Daphne Caruana Galizia Sunday, 23 November 2014, 11:00 Last update: about 11 years ago

This really has not been the government's finest hour, and once more, the Police and Army Minister is the culprit. Once more, too, he defies public opinion and common decency and thwarts any attempt at persuading him to step down and return to his professional practice of defending murderers, drug-traffickers and the like. The word is that the prime minister wants to make him go, but can't. It is not he - the primus inter pares - who is in control of the situation. It is his Minister of the Interior. Except that the Minister of the Interior doesn't seem to be in control of anything except his own grip on power and the police force.

 

Never has there been such widespread consensus on the need for a cabinet minister to step down. Never, that is, since the 1980s, when resignation wasn't even a word that we knew how to spell. Calls for resignation generally divide the public passionately with arguments for and against, people saying wholeheartedly that he must go or that he must not go. But not in this case - a few apologists, among them the chairman for the Malta Council for Science and Technology (which says it all, really) have made a half-hearted attempt at saying that Manuel Mallia should not be made to carry the can for his chauffeur's behaviour. But even those who tend to be rationally-challenged at the best of times have been able to work this one out: of course Manuel Mallia is responsible for his chauffeur's behaviour. He picked him, and more pertinently, he armed him with a gun.
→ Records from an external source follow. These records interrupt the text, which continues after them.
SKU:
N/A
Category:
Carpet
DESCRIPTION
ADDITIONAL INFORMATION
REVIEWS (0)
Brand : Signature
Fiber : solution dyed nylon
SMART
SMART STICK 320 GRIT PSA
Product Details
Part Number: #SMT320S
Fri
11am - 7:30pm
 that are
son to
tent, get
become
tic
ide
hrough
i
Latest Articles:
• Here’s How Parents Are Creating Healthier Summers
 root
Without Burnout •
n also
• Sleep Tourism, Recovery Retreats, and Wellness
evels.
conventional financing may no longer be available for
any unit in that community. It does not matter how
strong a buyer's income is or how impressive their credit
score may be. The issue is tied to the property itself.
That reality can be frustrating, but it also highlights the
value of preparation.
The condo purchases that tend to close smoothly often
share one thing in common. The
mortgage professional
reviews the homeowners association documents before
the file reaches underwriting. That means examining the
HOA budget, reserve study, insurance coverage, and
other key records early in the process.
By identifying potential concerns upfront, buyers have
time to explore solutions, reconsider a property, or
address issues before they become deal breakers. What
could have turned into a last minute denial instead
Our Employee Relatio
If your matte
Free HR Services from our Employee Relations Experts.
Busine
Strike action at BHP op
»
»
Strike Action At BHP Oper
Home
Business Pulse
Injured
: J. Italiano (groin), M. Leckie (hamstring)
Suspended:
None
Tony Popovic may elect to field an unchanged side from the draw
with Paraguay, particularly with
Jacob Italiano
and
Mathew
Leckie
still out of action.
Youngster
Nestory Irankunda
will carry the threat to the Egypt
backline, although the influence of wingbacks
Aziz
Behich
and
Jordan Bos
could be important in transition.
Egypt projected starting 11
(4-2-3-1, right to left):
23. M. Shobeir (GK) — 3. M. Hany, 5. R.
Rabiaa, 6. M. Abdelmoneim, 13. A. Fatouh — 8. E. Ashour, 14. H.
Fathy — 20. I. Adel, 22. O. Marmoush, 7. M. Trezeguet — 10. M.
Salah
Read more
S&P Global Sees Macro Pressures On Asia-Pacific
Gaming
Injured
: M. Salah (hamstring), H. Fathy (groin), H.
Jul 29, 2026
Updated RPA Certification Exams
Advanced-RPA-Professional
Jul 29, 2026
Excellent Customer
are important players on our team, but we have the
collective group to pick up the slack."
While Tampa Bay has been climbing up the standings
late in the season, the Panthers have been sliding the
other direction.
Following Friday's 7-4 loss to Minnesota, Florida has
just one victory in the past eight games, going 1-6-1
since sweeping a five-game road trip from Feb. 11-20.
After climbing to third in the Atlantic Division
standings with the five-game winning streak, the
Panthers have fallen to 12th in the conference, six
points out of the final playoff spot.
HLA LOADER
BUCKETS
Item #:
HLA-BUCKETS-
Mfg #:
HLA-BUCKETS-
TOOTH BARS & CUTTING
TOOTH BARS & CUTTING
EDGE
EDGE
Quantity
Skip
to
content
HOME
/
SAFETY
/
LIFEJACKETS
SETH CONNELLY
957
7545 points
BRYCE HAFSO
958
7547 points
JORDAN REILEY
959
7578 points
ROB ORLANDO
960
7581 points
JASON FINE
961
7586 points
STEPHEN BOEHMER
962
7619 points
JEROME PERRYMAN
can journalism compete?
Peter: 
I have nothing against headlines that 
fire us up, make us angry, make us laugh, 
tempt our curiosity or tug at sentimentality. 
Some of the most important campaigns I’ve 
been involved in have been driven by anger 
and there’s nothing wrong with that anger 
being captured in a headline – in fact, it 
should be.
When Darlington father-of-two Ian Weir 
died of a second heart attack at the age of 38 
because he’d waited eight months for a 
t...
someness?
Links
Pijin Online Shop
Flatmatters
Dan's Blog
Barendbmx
Despite his giant fibs to the contrary at his press conference on the matter, his predecessors in the role of Interior Minister were not driven around town by a man carrying a gun. They said as much to the newspaper which took the trouble to ask them. So if Manuel Mallia's chauffeur routinely carries a gun, it is at his boss's specific request. And he wouldn't have had much trouble sorting it out with the police, either, because he has made it quite clear that Police Commissioners are made and survive at his leisure and pleasure.
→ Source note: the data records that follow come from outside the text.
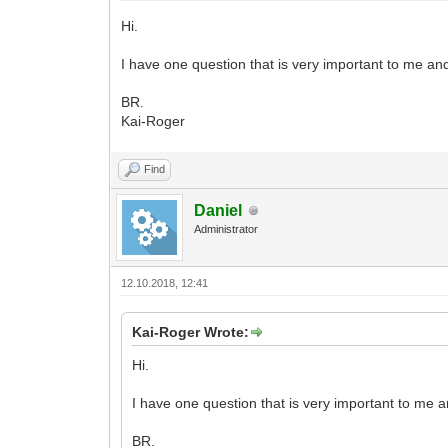
Hi.
I have one question that is very important to me a
BR.
Kai-Roger
Find
Daniel
Administrator
12.10.2018, 12:41
Kai-Roger Wrote:
Hi.
I have one question that is very important to me
BR.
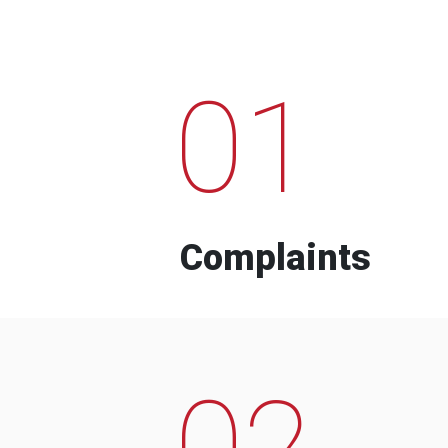
01
Complaints
02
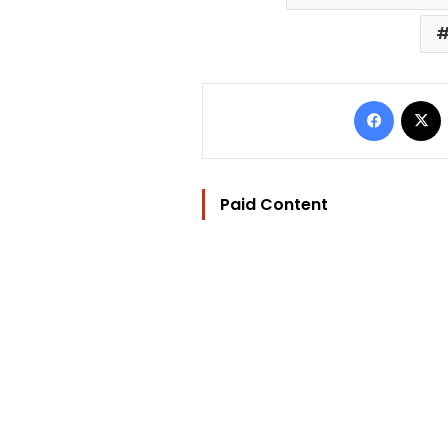
Facebo
Paid Content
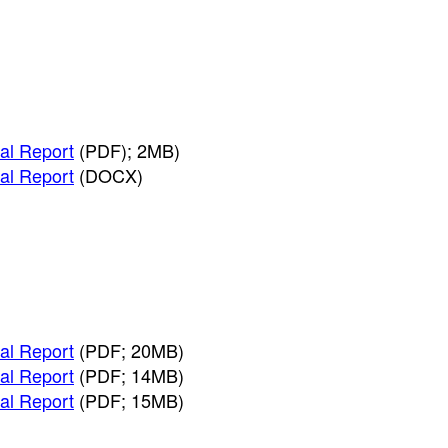
al Report
(PDF); 2MB)
al Report
(DOCX)
al Report
(PDF; 20MB)
al Report
(PDF; 14MB)
al Report
(PDF; 15MB)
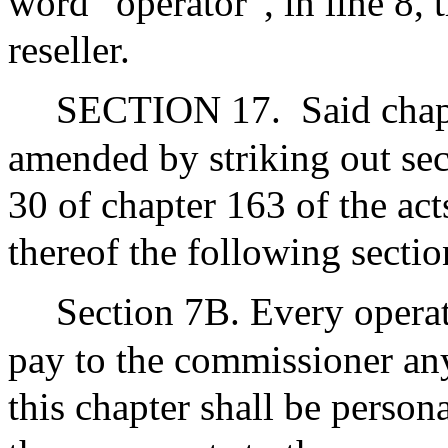
word “operator”, in line 8,
reseller.
SECTION 17.
Said chap
amended by striking out sec
30 of chapter 163 of the act
thereof the following sectio
Section 7B. Every operat
pay to the commissioner an
this chapter shall be persona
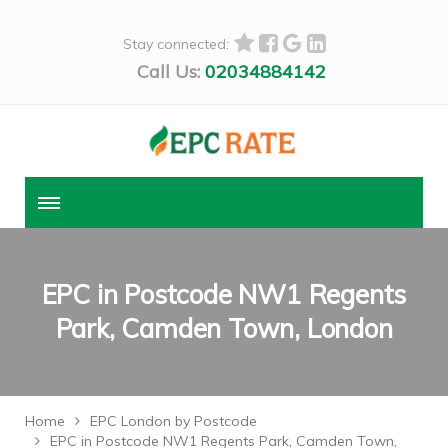
Stay connected:
Call Us:
02034884142
EPC in Postcode NW1 Regents
Park, Camden Town, London
Home
EPC London by Postcode
EPC in Postcode NW1 Regents Park, Camden Town,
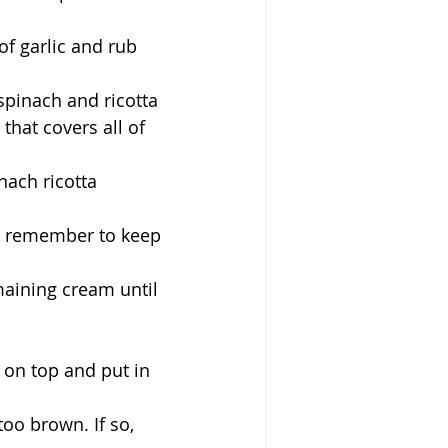
of garlic and rub 
spinach and ricotta 
 that covers all of 
nach ricotta 
t remember to keep 
maining cream until 
 on top and put in 
too brown. If so,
Manuel Mallia picked his driver, and he demanded that his driver be armed with a gun at all times. He did not have a gun-toting driver foisted on him by somebody else's orders - whose? - but this was clearly and obviously his choice. It could not be otherwise. The gunfight in Gzira last Wednesday night was the direct consequence of the Interior Minister's two choices in combination, and for that he must go.

Sitting at lunch outside in the sun yesterday, surrounded by people discussing their shopping and so on, I was interested to hear certain phrases break through the conversation, with the words "Manuel Mallia" and "karozza" and "sparatura" and most tellingly, "Ma nistghux nibqaw sejrin hekk." That seems to be just the general sentiment: that we can't carry on this way. It's just too much. In these last 20 months, the electorate and even the press have allowed the government and its individual members to get away with murder. They have been able to do pretty much as they please. With the previous government, even the most minor thing was a major scandal, but now that we have so many truly major scandals, they have become routine and people absorb them and carry on so as just to survive.

So what is different now? Why have the prime minister and his police and army minister discovered to their perplexity that they haven't been able to get away with this one, with a smirk and a cute remark, as they have been able to get away with everything else? And yes, they are truly perplexed. They really don't know how to handle the situation because it is a first for them. It is this which made the difference: guns and shooting. The minute you draw a gun, you've lost people. Shoot on the streets, and you are finished. No matter what excuse or justification you use, it's over. In older generations, it brings back terrible memories of years of tension that are seared into our subconscious. For younger generation accustomed to the benign peace of the long years in which they grew up, it is a major shock. It shatters the comfort of the only thing they have know so far: peace, and law and order. With those gun shots a few days ago, Paul Sheehan shattered the Labour myth, and while the rest of the government is left reeling, his boss just wonders what all the fuss is about. His long life as a criminal defence lawyer has given him a different perspective on these matters. He's less easily shocked than the rest of us are.